Hybrid app development seems to be a good solution for getting access to both major mobile platforms simultaneously.
It’s both cost-effective and helps keep your brand consistent for both Android and iOS users.
Code Once, Run Anywhere
Developers are painfully aware of the time and expense involved with developing an app from scratch.
Creating native app projects for each mobile platform doubles or triples the resources required to launch a mobile app on two or more markets.
Hybrid app development cuts the time and expense dramatically and allows you to launch a new app to many markets faster.
The reduced development cycle is the biggest selling point for hybrid development.
Fewer Technology Stacks
For react developers, the complexity of developing multiple apps comes from the need to replicate the same user experience with two or more technology stacks.
A hybrid mobile app development solution lets them specialize in a single technology stack like .NET.
Broader Market Access
If you lack the development resources or budget to develop multiple native apps in parallel, then you’ll be forced to choose which market to support.
Hybrid development allows you to avoid orphaning a large part of the mobile device market from your brand or service.
If universal access is important, this option makes the most sense compared to native app development.
Easier to Maintain
Much of the cost of developing mobile apps is front-loaded. The design, coding, and launch of an app represent most of the cost for many mobile projects.

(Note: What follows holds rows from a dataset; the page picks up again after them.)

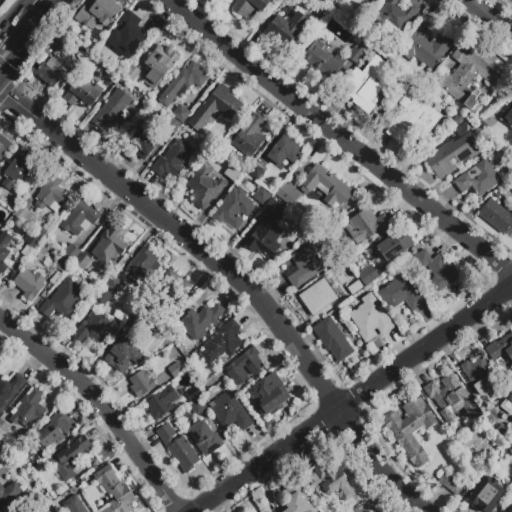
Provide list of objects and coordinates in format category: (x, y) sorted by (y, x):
building: (371, 1)
building: (375, 1)
building: (322, 2)
building: (246, 6)
building: (249, 6)
road: (21, 8)
building: (97, 13)
building: (101, 13)
building: (397, 13)
road: (47, 15)
road: (487, 19)
building: (394, 22)
road: (7, 26)
building: (72, 28)
building: (286, 29)
building: (288, 30)
building: (125, 35)
building: (125, 38)
building: (64, 40)
building: (424, 47)
building: (426, 48)
road: (17, 52)
building: (357, 54)
building: (86, 57)
building: (322, 60)
building: (323, 60)
building: (396, 63)
building: (158, 64)
building: (159, 65)
building: (48, 69)
building: (48, 70)
building: (132, 74)
building: (464, 75)
building: (467, 77)
building: (182, 83)
building: (183, 83)
building: (366, 83)
building: (365, 84)
building: (81, 93)
building: (80, 94)
traffic signals: (8, 96)
building: (215, 107)
road: (23, 108)
building: (113, 109)
building: (112, 110)
building: (215, 110)
building: (179, 113)
building: (181, 114)
building: (506, 116)
building: (508, 116)
building: (411, 118)
building: (412, 120)
building: (172, 127)
building: (249, 136)
building: (251, 136)
road: (338, 140)
building: (142, 141)
building: (3, 145)
building: (4, 146)
building: (285, 151)
building: (283, 152)
building: (454, 152)
building: (452, 156)
building: (171, 159)
building: (171, 159)
road: (100, 169)
building: (257, 171)
building: (18, 172)
building: (232, 173)
building: (18, 174)
building: (476, 178)
building: (478, 178)
building: (204, 186)
building: (325, 186)
building: (326, 186)
building: (204, 187)
building: (49, 194)
building: (286, 194)
building: (49, 195)
building: (262, 196)
building: (269, 205)
building: (234, 208)
building: (274, 210)
building: (23, 215)
building: (495, 216)
building: (79, 217)
building: (496, 217)
building: (81, 218)
building: (364, 225)
building: (365, 225)
building: (36, 236)
building: (263, 238)
building: (265, 239)
building: (393, 244)
building: (109, 245)
building: (391, 246)
building: (107, 247)
building: (3, 248)
building: (4, 252)
building: (72, 252)
building: (83, 261)
building: (308, 262)
building: (63, 263)
building: (304, 265)
building: (142, 266)
building: (141, 269)
building: (436, 269)
building: (437, 271)
building: (366, 274)
building: (368, 275)
building: (28, 283)
building: (29, 283)
building: (114, 286)
building: (171, 287)
building: (175, 288)
building: (319, 292)
building: (401, 293)
building: (401, 294)
building: (317, 296)
building: (104, 297)
road: (260, 297)
building: (62, 298)
building: (63, 299)
building: (369, 318)
building: (370, 318)
building: (133, 319)
building: (199, 320)
building: (200, 321)
building: (162, 326)
building: (93, 328)
building: (95, 329)
building: (332, 339)
building: (332, 339)
building: (220, 343)
building: (223, 343)
road: (427, 346)
building: (500, 347)
building: (500, 348)
building: (122, 356)
building: (122, 356)
building: (243, 366)
building: (245, 367)
building: (152, 368)
building: (176, 374)
building: (477, 375)
building: (479, 376)
building: (140, 382)
building: (142, 386)
building: (9, 388)
building: (10, 390)
building: (509, 390)
building: (194, 394)
building: (267, 394)
building: (267, 395)
building: (498, 396)
building: (449, 397)
building: (451, 399)
building: (160, 402)
building: (162, 402)
road: (100, 403)
building: (507, 403)
building: (198, 407)
building: (27, 409)
building: (29, 409)
building: (228, 411)
building: (230, 412)
building: (486, 423)
building: (3, 427)
building: (410, 429)
building: (411, 429)
building: (54, 430)
building: (55, 431)
building: (494, 432)
building: (504, 432)
building: (203, 437)
building: (204, 438)
building: (177, 447)
building: (178, 448)
building: (69, 457)
building: (70, 457)
building: (32, 458)
road: (268, 460)
road: (380, 463)
building: (330, 481)
building: (450, 482)
building: (330, 483)
building: (451, 484)
building: (73, 490)
building: (113, 490)
building: (114, 491)
building: (9, 494)
building: (486, 494)
building: (486, 494)
building: (9, 495)
building: (298, 502)
building: (297, 503)
building: (73, 504)
building: (73, 505)
building: (510, 509)
building: (511, 510)
building: (367, 511)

However, the amount of post-launch development and maintenance varies between projects.
A game or social app is likely to be developed continuously compared to a content or utility app. If you expect your app to evolve for years after launch, hybrid development will make maintaining it much simpler.

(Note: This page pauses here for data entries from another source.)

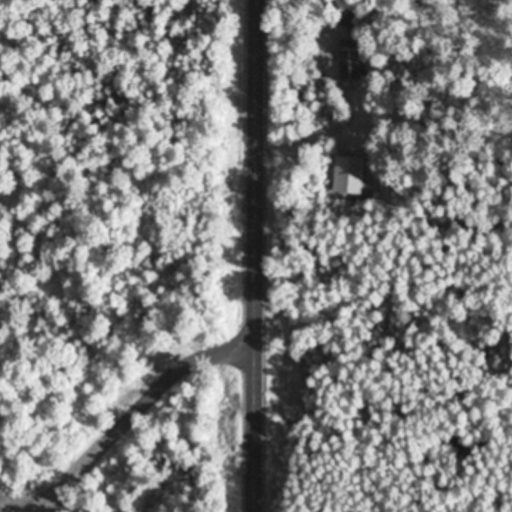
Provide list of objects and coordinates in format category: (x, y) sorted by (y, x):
building: (349, 59)
building: (347, 174)
road: (256, 256)
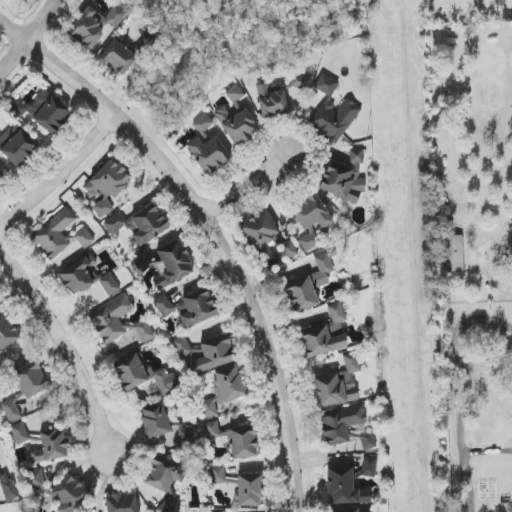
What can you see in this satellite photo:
road: (26, 18)
building: (95, 25)
road: (57, 29)
road: (29, 38)
building: (119, 57)
building: (301, 82)
building: (272, 102)
building: (44, 111)
building: (333, 112)
building: (236, 117)
building: (17, 145)
building: (208, 147)
building: (1, 178)
building: (345, 178)
road: (62, 180)
building: (107, 186)
road: (247, 186)
building: (311, 212)
building: (139, 224)
road: (214, 227)
building: (54, 233)
building: (260, 233)
building: (84, 238)
building: (311, 240)
building: (289, 250)
building: (455, 254)
building: (172, 264)
building: (141, 265)
building: (86, 277)
building: (310, 285)
building: (189, 307)
building: (118, 322)
building: (7, 333)
building: (325, 335)
road: (64, 345)
building: (182, 347)
building: (215, 354)
building: (142, 376)
building: (28, 380)
building: (338, 384)
building: (225, 390)
road: (467, 391)
building: (11, 410)
building: (155, 421)
building: (341, 424)
building: (0, 426)
building: (212, 430)
building: (20, 433)
building: (368, 440)
building: (243, 442)
building: (51, 446)
building: (369, 467)
building: (164, 474)
building: (218, 475)
building: (34, 479)
building: (8, 487)
building: (345, 487)
building: (250, 490)
building: (69, 494)
building: (122, 503)
building: (348, 511)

There are drawbacks to hybrid mobile app development to keep in mind.
Because development platforms like Xamarin are never perfect in how they translate the code to each mobile platform, there are limitations to what they can accomplish.
Native Apps Allow More Freedom
Hybrid app development reduces the set of features and user experiences that can be achieved on each mobile platform to those that are supported by each of them.

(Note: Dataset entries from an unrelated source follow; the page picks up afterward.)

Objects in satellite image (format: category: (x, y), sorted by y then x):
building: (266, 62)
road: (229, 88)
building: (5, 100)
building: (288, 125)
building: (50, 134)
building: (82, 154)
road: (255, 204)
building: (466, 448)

This common denominator-based development may contain all the features you need to build a successful app project, but it might also limit you in a critical way.
Developing for each platform independently is sometimes a better option to achieve your goal.
Read also: Developer Gang
Native Apps Have Better Performance
If performance is critical to your mobile project, native development may be required to achieve the speed or responsiveness needed.
Hybrid app development platforms add an extra layer of code when they port your project to each platform, and the generated code isn’t as optimized as it could be.
Apps that need a real-time performance like games and multi-user social apps should focus on native development.
Hybrid App Development Doesn’t Look Native
If your project needs to feel seamless to mobile users on both Android and iOS, then native development can be a better option.
Hybrid app development has improved in recent years when it comes to providing access to native user experiences, but it detracts from the “write once, run everywhere” philosophy.
Hybrid Apps Require More Testing
It makes sense that developing a single app project for two platforms saves time and resources, but it also adds in more complexity and testing requirements.
To avoid unexpected problems, you’ll need to test the hybrid app on both platforms and various device sizes. The testing operation becomes much larger and yields more bugs to fix as a result. A hybrid app project will require far more tweaking and user experience work than would be required if you simply developed two native apps.
The Bottom Line
Hybrid mobile app development can be an effective way to cut costs and time to market for projects that aren’t performance-intensive or require access to the proprietary features of a mobile platform.
Problems multiply if you need a highly optimized app that squeezes the most performance from mobile devices possible, or if you want apps carefully tailored to each mobile platform. Beyond these issues, however, hybrid development is a good way to launch apps in both Android and iOS markets simultaneously in less time than it would take developing native apps.